Data shown –
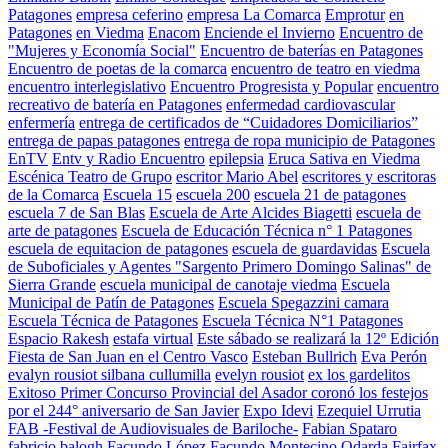
Patagones
empresa ceferino
empresa La Comarca
Emprotur
en
Patagones
en Viedma
Enacom
Enciende el Invierno
Encuentro de
"Mujeres y Economía Social"
Encuentro de baterías en Patagones
Encuentro de poetas de la comarca
encuentro de teatro en viedma
encuentro interlegislativo
Encuentro Progresista y Popular
encuentro
recreativo de batería en Patagones
enfermedad cardiovascular
enfermería
entrega de certificados de “Cuidadores Domiciliarios”
entrega de papas patagones
entrega de ropa municipio de Patagones
EnTV
Entv y Radio Encuentro
epilepsia
Eruca Sativa en Viedma
Escénica Teatro de Grupo
escritor Mario Abel
escritores y escritoras
de la Comarca
Escuela 15
escuela 200
escuela 21 de patagones
escuela 7 de San Blas
Escuela de Arte Alcides Biagetti
escuela de
arte de patagones
Escuela de Educación Técnica n° 1 Patagones
escuela de equitacion de patagones
escuela de guardavidas
Escuela
de Suboficiales y Agentes "Sargento Primero Domingo Salinas" de
Sierra Grande
escuela municipal de canotaje viedma
Escuela
Municipal de Patín de Patagones
Escuela Spegazzini camara
Escuela Técnica de Patagones
Escuela Técnica N°1 Patagones
Espacio Rakesh
estafa virtual
Este sábado se realizará la 12º Edición
Fiesta de San Juan en el Centro Vasco
Esteban Bullrich
Eva Perón
evalyn rousiot silbana cullumilla
evelyn rousiot
ex los gardelitos
Exitoso Primer Concurso Provincial del Asador coronó los festejos
por el 244° aniversario de San Javier
Expo Idevi
Ezequiel Urrutia
FAB -Festival de Audiovisuales de Bariloche-
Fabian Spataro
fabricio balogh
Facundo López
Facundo Montecino Odarda
Fairfax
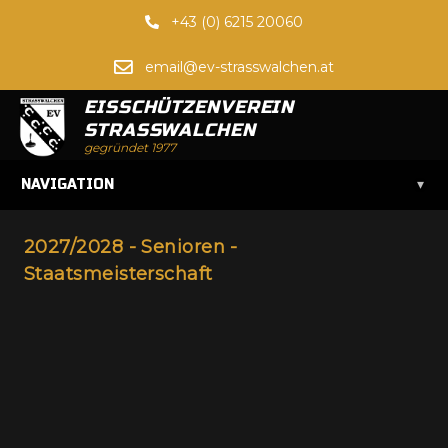
+43 (0) 6215 20060
email@ev-strasswalchen.at
EISSCHÜTZENVEREIN
STRASSWALCHEN
gegründet 1977
▾
NAVIGATION
2027/2028 - Senioren -
Staatsmeisterschaft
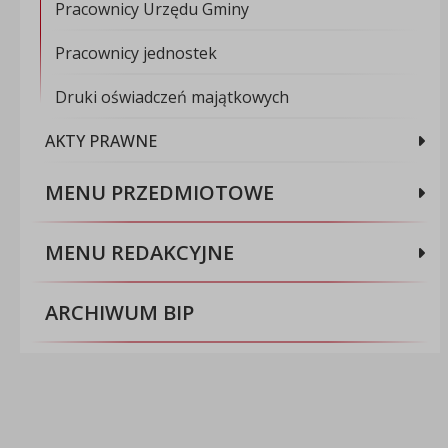
Pracownicy Urzędu Gminy
Pracownicy jednostek
Druki oświadczeń majątkowych
AKTY PRAWNE
MENU PRZEDMIOTOWE
MENU REDAKCYJNE
ARCHIWUM BIP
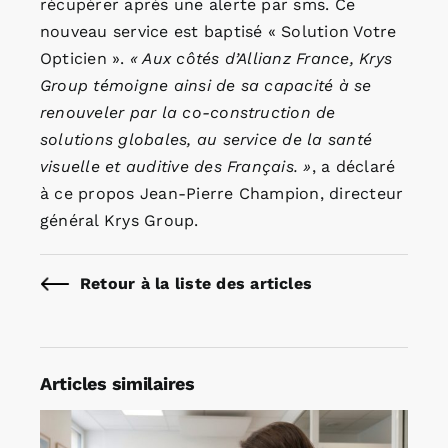
récupérer après une alerte par sms. Ce
nouveau service est baptisé « Solution Votre
Opticien ».
« Aux côtés d’Allianz France, Krys
Group témoigne ainsi de sa capacité à se
renouveler par la co-construction de
solutions globales, au service de la santé
visuelle et auditive des Français. »
, a déclaré
à ce propos Jean-Pierre Champion, directeur
général Krys Group.
Retour à la liste des articles
Articles similaires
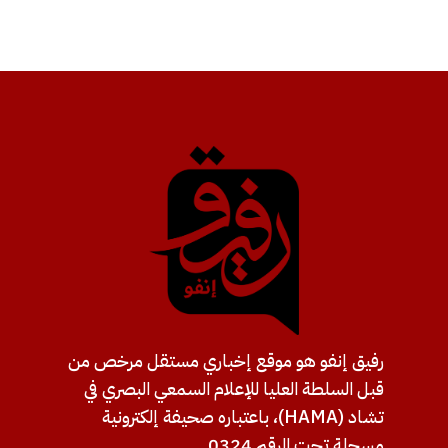
رفيق إنفو هو موقع إخباري مستقل مرخص من
قبل السلطة العليا للإعلام السمعي البصري في
تشاد (HAMA)، باعتباره صحيفة إلكترونية
مسجلة تحت الرقم 0324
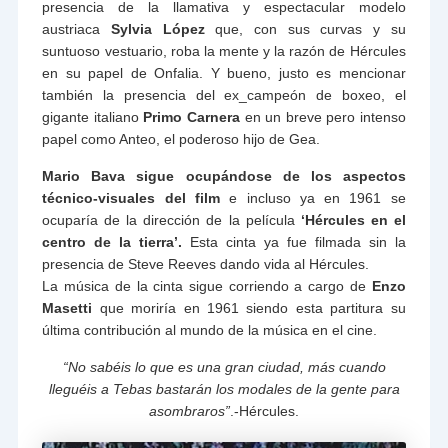
presencia de la llamativa y espectacular modelo
austriaca
Sylvia López
que, con sus curvas y su
suntuoso vestuario, roba la mente y la razón de Hércules
en su papel de Onfalia. Y bueno, justo es mencionar
también la presencia del ex_campeón de boxeo, el
gigante italiano
Primo Carnera
en un breve pero intenso
papel como Anteo, el poderoso hijo de Gea.
Mario Bava sigue ocupándose de los aspectos
técnico-visuales del film
e incluso ya en 1961 se
ocuparía de la dirección de la película
‘Hércules en el
centro de la tierra’.
Esta cinta ya fue filmada sin la
presencia de Steve Reeves dando vida al Hércules.
La música de la cinta sigue corriendo a cargo de
Enzo
Masetti
que moriría en 1961 siendo esta partitura su
última contribución al mundo de la música en el cine.
“No sabéis lo que es una gran ciudad, más cuando
lleguéis a Tebas bastarán los modales de la gente para
asombraros”
.-Hércules.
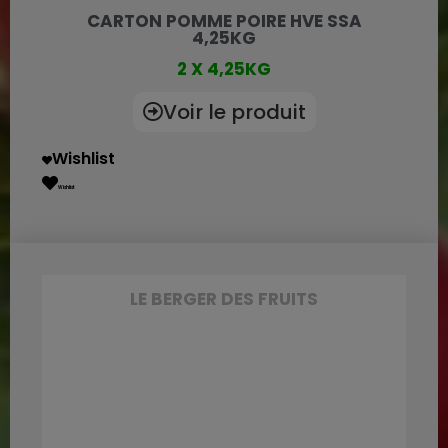
CARTON POMME POIRE HVE SSA
4,25KG
2 X 4,25KG
Voir le produit
Wishlist
Wishlist
LE BERGER DES FRUITS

Exercise aim – Take the items from the start up to and including the line with "encuentro de teatro en viedma", and write those lines out again with "baterías" switched to "tambores" and everything else unchanged. Leave the pictures out of your answer.

Answer below –
Patagones
empresa ceferino
empresa La Comarca
Emprotur
en
Patagones
en Viedma
Enacom
Enciende el Invierno
Encuentro de
"Mujeres y Economía Social"
Encuentro de tambores en Patagones
Encuentro de poetas de la comarca
encuentro de teatro en viedma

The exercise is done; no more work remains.